_Work to complete:_
a: Using the article on Canadian mortgage rules, answer these questions, each on its own line and marked the same way:
(i) What percentage is the foreign buyer tax that Butler mentions?
(ii) According to Butler, since when have prices in Toronto been down?
(iii) What roles does Krista Lawless hold, and at which firm?
b: Reproduce the part of the article on Canadian mortgage rules starting at "Just how much" and ending at "few weeks ago.", renaming "interest rate hike" to "rate increase".
c: Carry the article on Canadian mortgage rules further, beginning right after its last sentence.

Passing a 200 basis point stress test is no easy feat, but combined with rising interest rates and foreign ownership that shows no sign of abating—and which augments price points—Canadians could have even more difficulty attaining homeownership.
Alluding to the 15% foreign buyer tax, Butler says it did the trick and, in tandem with other measures, helped bring the cost of housing down.
“In both of the provinces where the provincial governments introduced stiff controls on foreign investments in properties, activity and pricing dropped,” said Butler. “Prices are down in Toronto from April of last year. They’re all down – some slightly and some a bunch. So with prices down anyway, hasn’t the crisis been averted? Yet we continue to add more and more regulations.”
Just how much are borrowers being squeezed?
Krista Lawless, broker and co-owner of Lawless Brown Mortgage Team of VERICO Mortgage Depot, says a lot—especially with the interest rate hike a few weeks ago.
“The new stress test has made brokering more difficult all around,” she said. “The rate hikes are now making it that much more expensive for our borrowers. Those who need to access equity in their property have no choice but to pay the higher rates. With every increase in the qualifying rate, it decreases the loan amount for our borrowers, which can make it a challenge, depending on what their goals are.”

_Collected material:_
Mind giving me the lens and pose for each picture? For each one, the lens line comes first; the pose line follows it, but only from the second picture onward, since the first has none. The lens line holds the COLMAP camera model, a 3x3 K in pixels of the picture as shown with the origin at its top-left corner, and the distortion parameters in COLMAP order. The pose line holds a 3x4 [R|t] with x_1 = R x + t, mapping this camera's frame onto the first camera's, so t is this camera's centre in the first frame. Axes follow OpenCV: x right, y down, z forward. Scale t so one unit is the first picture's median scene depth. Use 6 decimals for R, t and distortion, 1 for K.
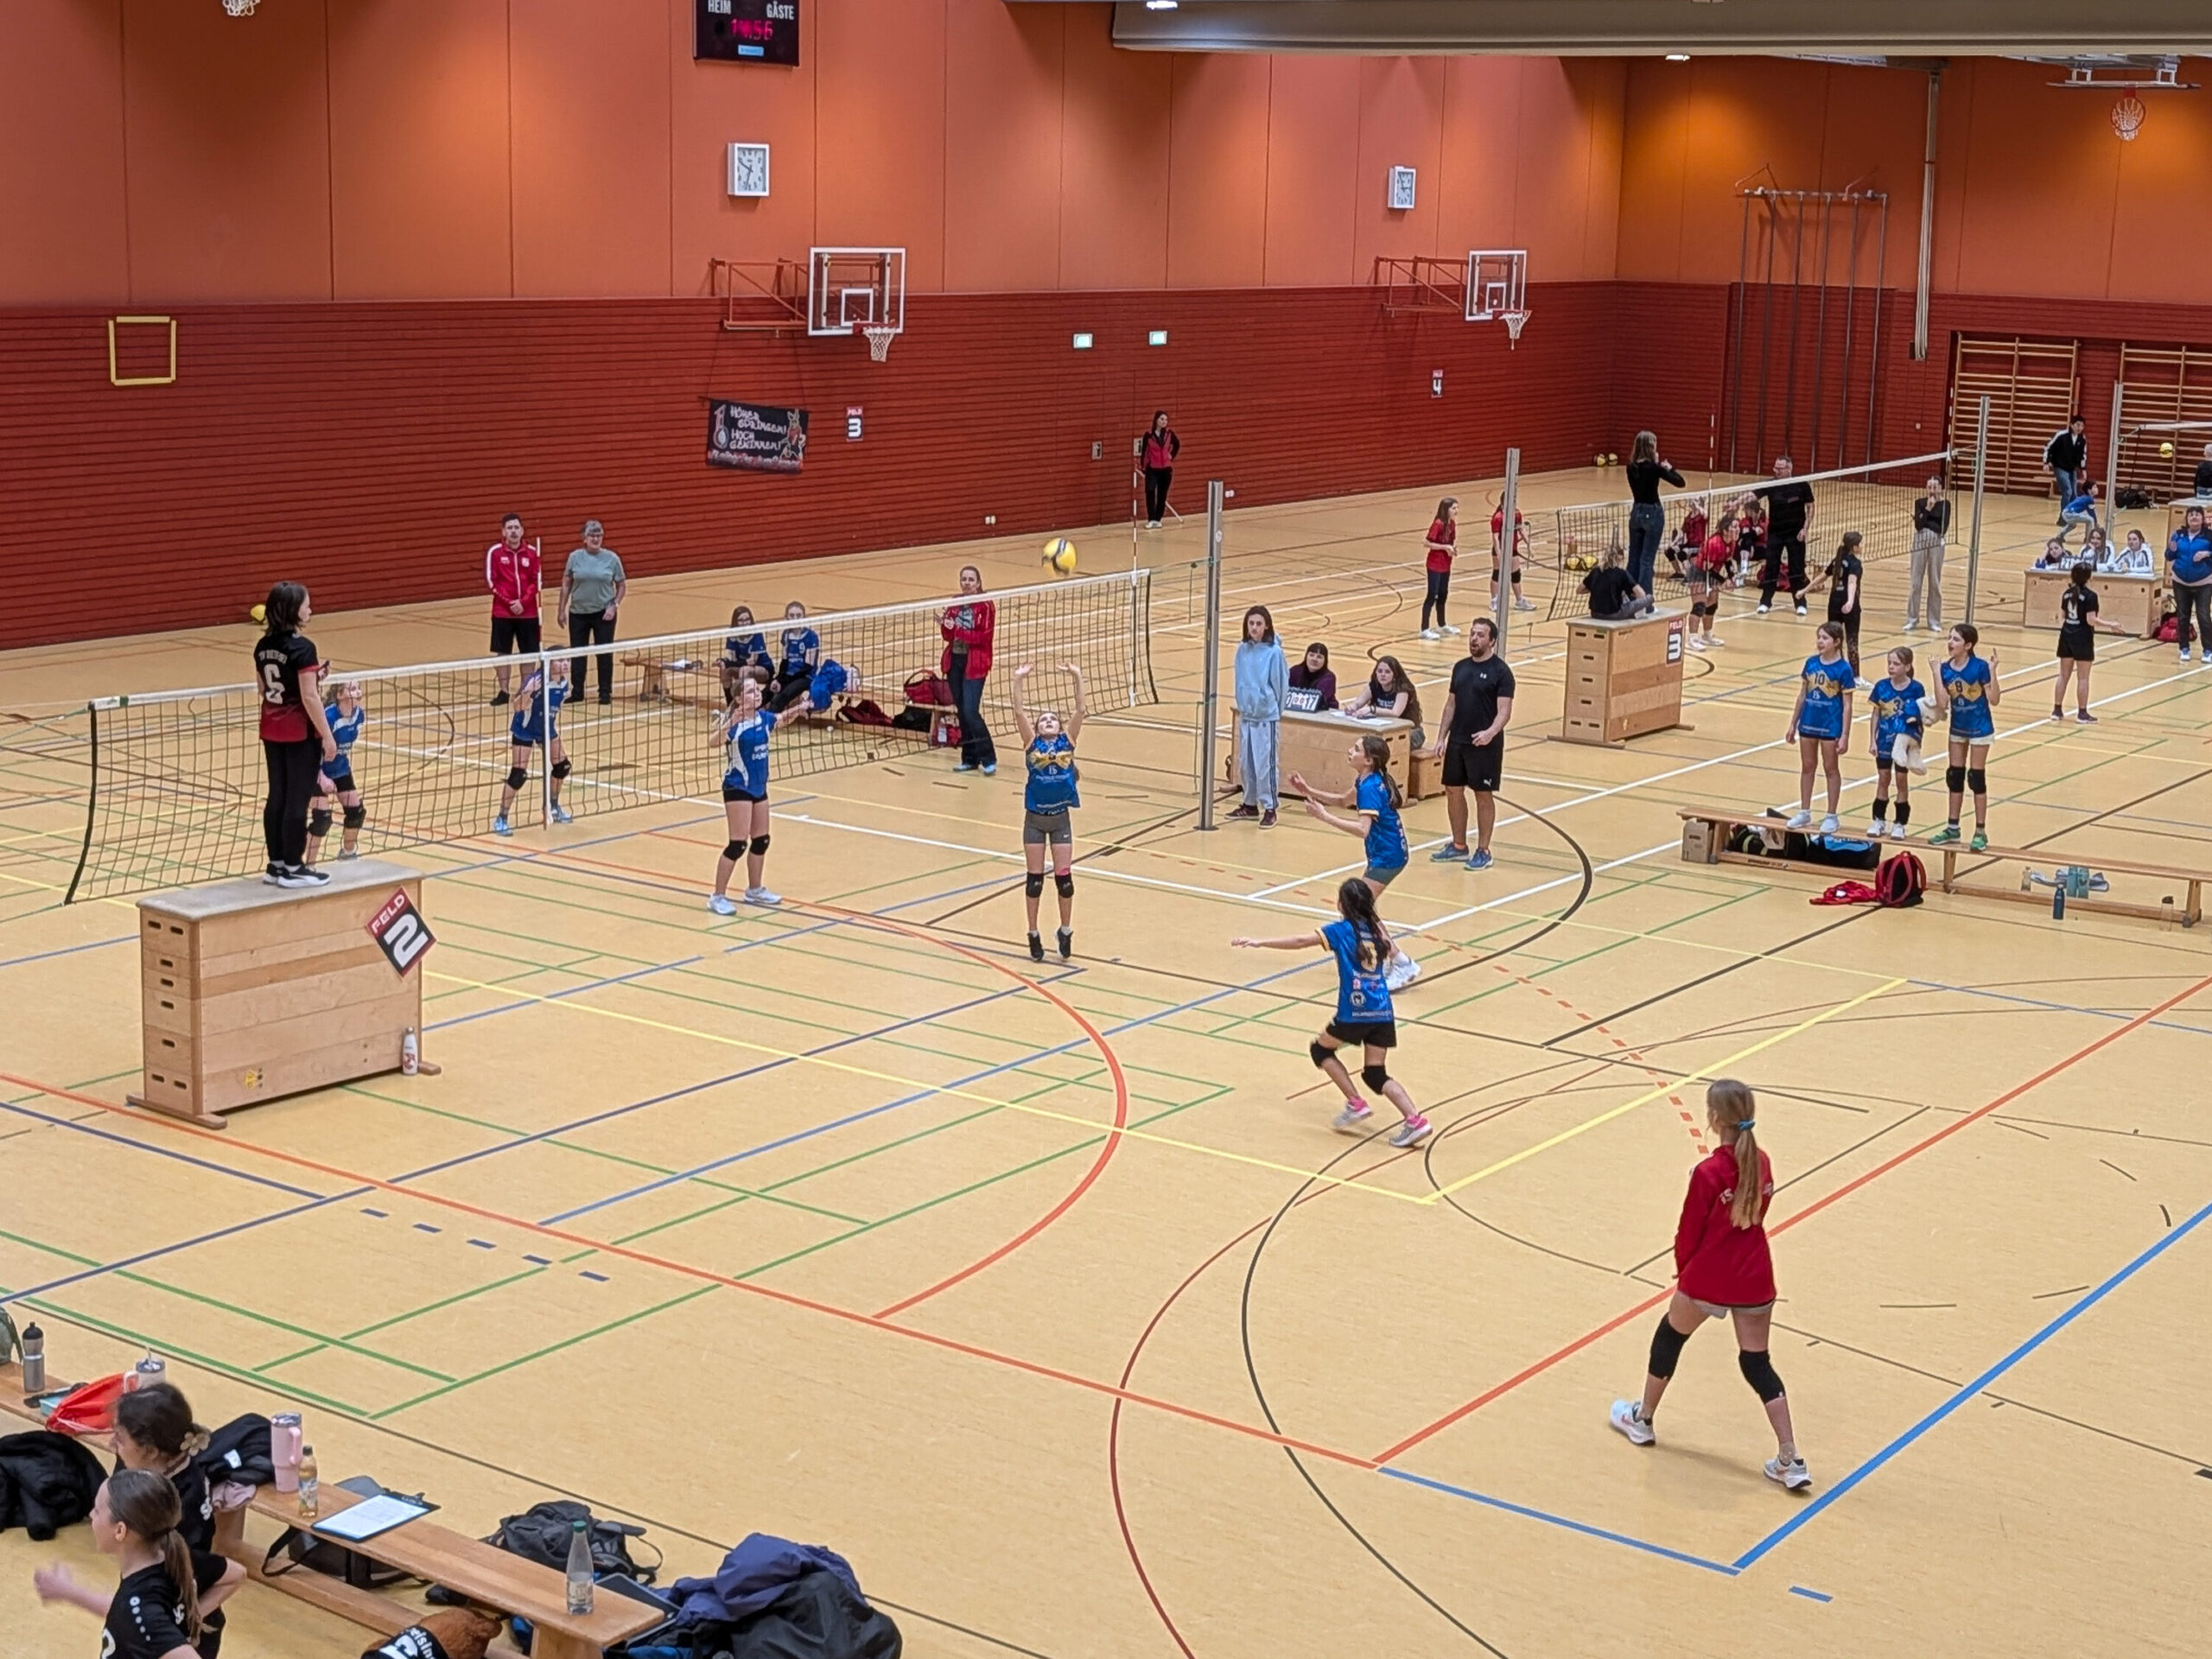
lens RADIAL K [[3489.2, 0, 1141.2], [0, 3489.2, 791.2], [0, 0, 1]] dist [0.268074, -1.324609]
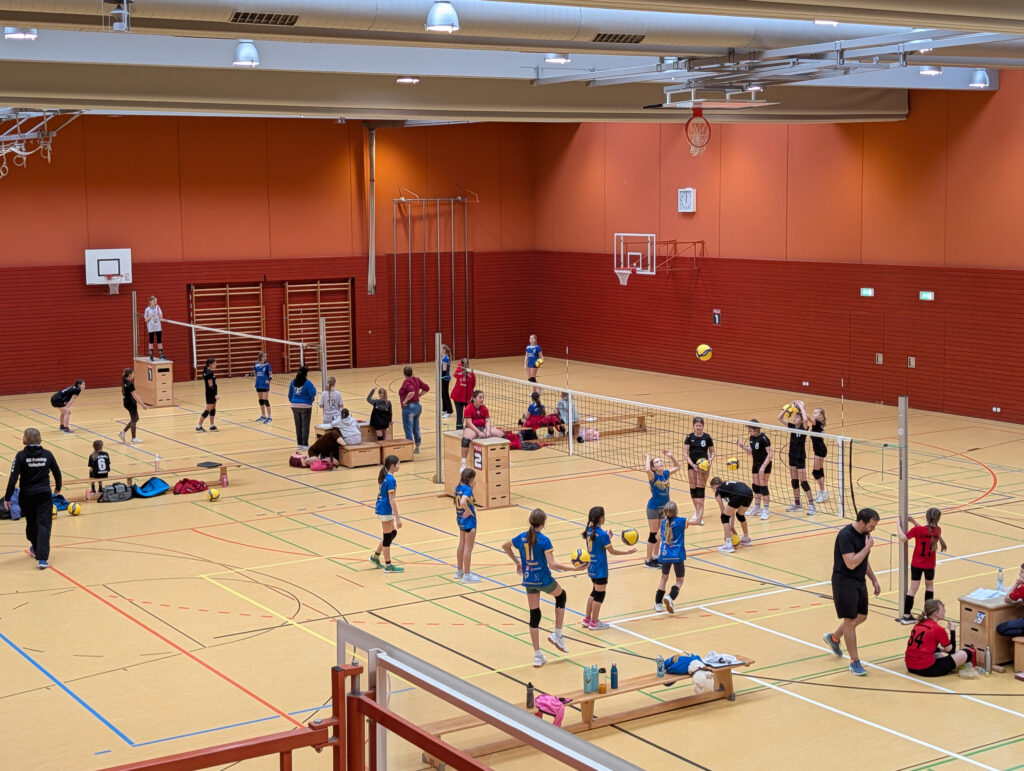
lens RADIAL K [[1615.2, 0, 528.3], [0, 1615.2, 367.8], [0, 0, 1]] dist [0.268074, -1.324609]
pose [[-0.416603, 0.066143, -0.906679, 0.881328], [-0.163976, 0.975524, 0.146510, -0.208537], [0.894178, 0.209710, -0.395560, 1.347270]]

_Task-by-task answers:_
a:
(i) 15%
(ii) Since April of last year
(iii) She is a broker and co-owner of Lawless Brown Mortgage Team of VERICO Mortgage Depot.

b:
Just how much are borrowers being squeezed?
Krista Lawless, broker and co-owner of Lawless Brown Mortgage Team of VERICO Mortgage Depot, says a lot—especially with the rate increase a few weeks ago.

c:
Lawless also called January’s B-20 update “premature” because no time was accorded to the other regulatory measures.
“With rates already on the rise and the Toronto and Vancouver markets adjusting to the foreign buyer tax, I feel they should have waited an appropriate amount of time to see the full impact of those changes in the housing market and then evaluated to see if any further changes were needed,” she said. “The rules implemented have affected everyone coast-to-coast. Borrowers are more limited in their choices and will be forced to seek private financing elsewhere—at a much higher cost—if they do not meet the new government regulations.”